■ **Written problem**
Reproduce every line of the records below word for word.

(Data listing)

********************

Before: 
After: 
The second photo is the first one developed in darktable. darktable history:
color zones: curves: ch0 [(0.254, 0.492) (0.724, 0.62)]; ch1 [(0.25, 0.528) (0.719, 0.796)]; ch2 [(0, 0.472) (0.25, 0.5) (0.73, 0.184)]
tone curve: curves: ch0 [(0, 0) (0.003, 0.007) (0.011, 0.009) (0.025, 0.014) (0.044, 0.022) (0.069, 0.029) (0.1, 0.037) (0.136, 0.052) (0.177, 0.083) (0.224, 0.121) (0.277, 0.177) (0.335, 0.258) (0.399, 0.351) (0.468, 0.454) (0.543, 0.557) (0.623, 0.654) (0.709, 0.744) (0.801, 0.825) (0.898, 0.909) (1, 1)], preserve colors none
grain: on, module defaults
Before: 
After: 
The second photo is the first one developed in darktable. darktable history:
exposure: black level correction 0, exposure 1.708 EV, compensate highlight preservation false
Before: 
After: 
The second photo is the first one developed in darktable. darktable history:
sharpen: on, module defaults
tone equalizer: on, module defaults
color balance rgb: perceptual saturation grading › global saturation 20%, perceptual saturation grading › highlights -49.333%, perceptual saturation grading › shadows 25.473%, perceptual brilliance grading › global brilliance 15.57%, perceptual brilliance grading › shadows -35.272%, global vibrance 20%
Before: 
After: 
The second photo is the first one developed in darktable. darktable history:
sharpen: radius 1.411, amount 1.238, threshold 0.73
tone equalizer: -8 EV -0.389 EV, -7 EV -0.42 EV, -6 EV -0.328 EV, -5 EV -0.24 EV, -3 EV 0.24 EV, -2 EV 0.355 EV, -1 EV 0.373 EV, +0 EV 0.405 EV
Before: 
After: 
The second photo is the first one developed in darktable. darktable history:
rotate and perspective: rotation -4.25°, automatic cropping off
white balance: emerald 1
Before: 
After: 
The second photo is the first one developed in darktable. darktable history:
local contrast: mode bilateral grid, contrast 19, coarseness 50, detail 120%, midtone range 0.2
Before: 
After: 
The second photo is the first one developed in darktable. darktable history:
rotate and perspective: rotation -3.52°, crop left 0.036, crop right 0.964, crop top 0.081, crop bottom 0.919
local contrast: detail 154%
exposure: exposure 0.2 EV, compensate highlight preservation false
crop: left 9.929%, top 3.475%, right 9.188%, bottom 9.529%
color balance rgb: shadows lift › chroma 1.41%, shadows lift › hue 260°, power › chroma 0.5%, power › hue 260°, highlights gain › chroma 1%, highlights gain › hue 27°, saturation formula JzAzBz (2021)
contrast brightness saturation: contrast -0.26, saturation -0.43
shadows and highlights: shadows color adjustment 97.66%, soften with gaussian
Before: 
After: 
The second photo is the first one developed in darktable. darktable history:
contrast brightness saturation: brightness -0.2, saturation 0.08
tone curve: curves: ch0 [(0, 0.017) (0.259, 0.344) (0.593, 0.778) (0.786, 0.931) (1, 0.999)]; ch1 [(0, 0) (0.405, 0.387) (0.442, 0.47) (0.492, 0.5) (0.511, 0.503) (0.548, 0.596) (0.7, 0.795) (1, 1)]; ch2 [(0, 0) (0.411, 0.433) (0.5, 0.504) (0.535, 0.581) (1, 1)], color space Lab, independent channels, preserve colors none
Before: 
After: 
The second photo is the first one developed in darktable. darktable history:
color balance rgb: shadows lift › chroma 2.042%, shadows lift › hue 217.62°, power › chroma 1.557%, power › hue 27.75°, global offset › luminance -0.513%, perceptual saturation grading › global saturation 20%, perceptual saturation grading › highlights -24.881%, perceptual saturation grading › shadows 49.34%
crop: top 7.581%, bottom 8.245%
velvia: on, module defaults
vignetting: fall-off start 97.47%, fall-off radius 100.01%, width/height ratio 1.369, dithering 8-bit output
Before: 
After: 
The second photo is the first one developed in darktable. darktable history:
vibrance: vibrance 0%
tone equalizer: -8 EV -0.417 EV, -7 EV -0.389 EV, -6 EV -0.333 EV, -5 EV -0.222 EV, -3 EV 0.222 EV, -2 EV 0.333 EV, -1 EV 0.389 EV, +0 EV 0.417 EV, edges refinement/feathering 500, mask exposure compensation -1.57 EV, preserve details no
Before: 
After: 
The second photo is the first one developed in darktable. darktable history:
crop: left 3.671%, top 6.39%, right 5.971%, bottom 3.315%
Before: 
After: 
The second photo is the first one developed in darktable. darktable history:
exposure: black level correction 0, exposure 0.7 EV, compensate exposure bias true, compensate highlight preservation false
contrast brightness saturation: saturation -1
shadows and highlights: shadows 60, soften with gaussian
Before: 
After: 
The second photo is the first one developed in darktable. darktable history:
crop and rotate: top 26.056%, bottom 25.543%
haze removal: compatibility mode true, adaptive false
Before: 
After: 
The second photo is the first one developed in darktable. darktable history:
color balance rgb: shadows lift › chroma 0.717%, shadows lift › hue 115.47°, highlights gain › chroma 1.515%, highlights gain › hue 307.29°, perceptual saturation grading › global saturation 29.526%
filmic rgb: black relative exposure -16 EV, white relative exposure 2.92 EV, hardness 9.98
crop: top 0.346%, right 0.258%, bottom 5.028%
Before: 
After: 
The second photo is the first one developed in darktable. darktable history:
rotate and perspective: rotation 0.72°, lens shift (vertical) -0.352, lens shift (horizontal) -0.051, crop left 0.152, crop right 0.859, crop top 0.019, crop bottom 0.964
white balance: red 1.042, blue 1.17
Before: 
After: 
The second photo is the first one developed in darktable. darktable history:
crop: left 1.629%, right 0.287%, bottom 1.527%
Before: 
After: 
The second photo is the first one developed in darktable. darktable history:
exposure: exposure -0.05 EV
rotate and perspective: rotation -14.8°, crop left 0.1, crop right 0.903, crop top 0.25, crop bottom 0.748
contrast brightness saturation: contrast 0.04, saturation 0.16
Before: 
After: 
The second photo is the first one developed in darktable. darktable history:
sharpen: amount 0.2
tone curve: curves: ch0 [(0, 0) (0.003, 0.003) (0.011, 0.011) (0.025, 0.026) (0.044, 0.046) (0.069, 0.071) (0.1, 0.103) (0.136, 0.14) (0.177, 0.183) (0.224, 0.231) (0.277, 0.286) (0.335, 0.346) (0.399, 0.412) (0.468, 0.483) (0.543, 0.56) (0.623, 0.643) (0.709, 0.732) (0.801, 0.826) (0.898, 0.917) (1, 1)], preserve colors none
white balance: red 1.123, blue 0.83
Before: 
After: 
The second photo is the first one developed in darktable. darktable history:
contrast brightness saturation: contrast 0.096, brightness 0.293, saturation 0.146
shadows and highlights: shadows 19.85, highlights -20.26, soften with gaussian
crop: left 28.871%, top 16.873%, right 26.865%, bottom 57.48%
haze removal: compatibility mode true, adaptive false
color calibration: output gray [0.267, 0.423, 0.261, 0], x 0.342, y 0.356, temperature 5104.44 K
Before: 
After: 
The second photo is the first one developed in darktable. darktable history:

********************

■ **Response to this task**
Before: 
After: 
The second photo is the first one developed in darktable. darktable history:
color zones: curves: ch0 [(0.254, 0.492) (0.724, 0.62)]; ch1 [(0.25, 0.528) (0.719, 0.796)]; ch2 [(0, 0.472) (0.25, 0.5) (0.73, 0.184)]
tone curve: curves: ch0 [(0, 0) (0.003, 0.007) (0.011, 0.009) (0.025, 0.014) (0.044, 0.022) (0.069, 0.029) (0.1, 0.037) (0.136, 0.052) (0.177, 0.083) (0.224, 0.121) (0.277, 0.177) (0.335, 0.258) (0.399, 0.351) (0.468, 0.454) (0.543, 0.557) (0.623, 0.654) (0.709, 0.744) (0.801, 0.825) (0.898, 0.909) (1, 1)], preserve colors none
grain: on, module defaults
Before: 
After: 
The second photo is the first one developed in darktable. darktable history:
exposure: black level correction 0, exposure 1.708 EV, compensate highlight preservation false
Before: 
After: 
The second photo is the first one developed in darktable. darktable history:
sharpen: on, module defaults
tone equalizer: on, module defaults
color balance rgb: perceptual saturation grading › global saturation 20%, perceptual saturation grading › highlights -49.333%, perceptual saturation grading › shadows 25.473%, perceptual brilliance grading › global brilliance 15.57%, perceptual brilliance grading › shadows -35.272%, global vibrance 20%
Before: 
After: 
The second photo is the first one developed in darktable. darktable history:
sharpen: radius 1.411, amount 1.238, threshold 0.73
tone equalizer: -8 EV -0.389 EV, -7 EV -0.42 EV, -6 EV -0.328 EV, -5 EV -0.24 EV, -3 EV 0.24 EV, -2 EV 0.355 EV, -1 EV 0.373 EV, +0 EV 0.405 EV
Before: 
After: 
The second photo is the first one developed in darktable. darktable history:
rotate and perspective: rotation -4.25°, automatic cropping off
white balance: emerald 1
Before: 
After: 
The second photo is the first one developed in darktable. darktable history:
local contrast: mode bilateral grid, contrast 19, coarseness 50, detail 120%, midtone range 0.2
Before: 
After: 
The second photo is the first one developed in darktable. darktable history:
rotate and perspective: rotation -3.52°, crop left 0.036, crop right 0.964, crop top 0.081, crop bottom 0.919
local contrast: detail 154%
exposure: exposure 0.2 EV, compensate highlight preservation false
crop: left 9.929%, top 3.475%, right 9.188%, bottom 9.529%
color balance rgb: shadows lift › chroma 1.41%, shadows lift › hue 260°, power › chroma 0.5%, power › hue 260°, highlights gain › chroma 1%, highlights gain › hue 27°, saturation formula JzAzBz (2021)
contrast brightness saturation: contrast -0.26, saturation -0.43
shadows and highlights: shadows color adjustment 97.66%, soften with gaussian
Before: 
After: 
The second photo is the first one developed in darktable. darktable history:
contrast brightness saturation: brightness -0.2, saturation 0.08
tone curve: curves: ch0 [(0, 0.017) (0.259, 0.344) (0.593, 0.778) (0.786, 0.931) (1, 0.999)]; ch1 [(0, 0) (0.405, 0.387) (0.442, 0.47) (0.492, 0.5) (0.511, 0.503) (0.548, 0.596) (0.7, 0.795) (1, 1)]; ch2 [(0, 0) (0.411, 0.433) (0.5, 0.504) (0.535, 0.581) (1, 1)], color space Lab, independent channels, preserve colors none
Before: 
After: 
The second photo is the first one developed in darktable. darktable history:
color balance rgb: shadows lift › chroma 2.042%, shadows lift › hue 217.62°, power › chroma 1.557%, power › hue 27.75°, global offset › luminance -0.513%, perceptual saturation grading › global saturation 20%, perceptual saturation grading › highlights -24.881%, perceptual saturation grading › shadows 49.34%
crop: top 7.581%, bottom 8.245%
velvia: on, module defaults
vignetting: fall-off start 97.47%, fall-off radius 100.01%, width/height ratio 1.369, dithering 8-bit output
Before: 
After: 
The second photo is the first one developed in darktable. darktable history:
vibrance: vibrance 0%
tone equalizer: -8 EV -0.417 EV, -7 EV -0.389 EV, -6 EV -0.333 EV, -5 EV -0.222 EV, -3 EV 0.222 EV, -2 EV 0.333 EV, -1 EV 0.389 EV, +0 EV 0.417 EV, edges refinement/feathering 500, mask exposure compensation -1.57 EV, preserve details no
Before: 
After: 
The second photo is the first one developed in darktable. darktable history:
crop: left 3.671%, top 6.39%, right 5.971%, bottom 3.315%
Before: 
After: 
The second photo is the first one developed in darktable. darktable history:
exposure: black level correction 0, exposure 0.7 EV, compensate exposure bias true, compensate highlight preservation false
contrast brightness saturation: saturation -1
shadows and highlights: shadows 60, soften with gaussian
Before: 
After: 
The second photo is the first one developed in darktable. darktable history:
crop and rotate: top 26.056%, bottom 25.543%
haze removal: compatibility mode true, adaptive false
Before: 
After: 
The second photo is the first one developed in darktable. darktable history:
color balance rgb: shadows lift › chroma 0.717%, shadows lift › hue 115.47°, highlights gain › chroma 1.515%, highlights gain › hue 307.29°, perceptual saturation grading › global saturation 29.526%
filmic rgb: black relative exposure -16 EV, white relative exposure 2.92 EV, hardness 9.98
crop: top 0.346%, right 0.258%, bottom 5.028%
Before: 
After: 
The second photo is the first one developed in darktable. darktable history:
rotate and perspective: rotation 0.72°, lens shift (vertical) -0.352, lens shift (horizontal) -0.051, crop left 0.152, crop right 0.859, crop top 0.019, crop bottom 0.964
white balance: red 1.042, blue 1.17
Before: 
After: 
The second photo is the first one developed in darktable. darktable history:
crop: left 1.629%, right 0.287%, bottom 1.527%
Before: 
After: 
The second photo is the first one developed in darktable. darktable history:
exposure: exposure -0.05 EV
rotate and perspective: rotation -14.8°, crop left 0.1, crop right 0.903, crop top 0.25, crop bottom 0.748
contrast brightness saturation: contrast 0.04, saturation 0.16
Before: 
After: 
The second photo is the first one developed in darktable. darktable history:
sharpen: amount 0.2
tone curve: curves: ch0 [(0, 0) (0.003, 0.003) (0.011, 0.011) (0.025, 0.026) (0.044, 0.046) (0.069, 0.071) (0.1, 0.103) (0.136, 0.14) (0.177, 0.183) (0.224, 0.231) (0.277, 0.286) (0.335, 0.346) (0.399, 0.412) (0.468, 0.483) (0.543, 0.56) (0.623, 0.643) (0.709, 0.732) (0.801, 0.826) (0.898, 0.917) (1, 1)], preserve colors none
white balance: red 1.123, blue 0.83
Before: 
After: 
The second photo is the first one developed in darktable. darktable history:
contrast brightness saturation: contrast 0.096, brightness 0.293, saturation 0.146
shadows and highlights: shadows 19.85, highlights -20.26, soften with gaussian
crop: left 28.871%, top 16.873%, right 26.865%, bottom 57.48%
haze removal: compatibility mode true, adaptive false
color calibration: output gray [0.267, 0.423, 0.261, 0], x 0.342, y 0.356, temperature 5104.44 K
Before: 
After: 
The second photo is the first one developed in darktable. darktable history:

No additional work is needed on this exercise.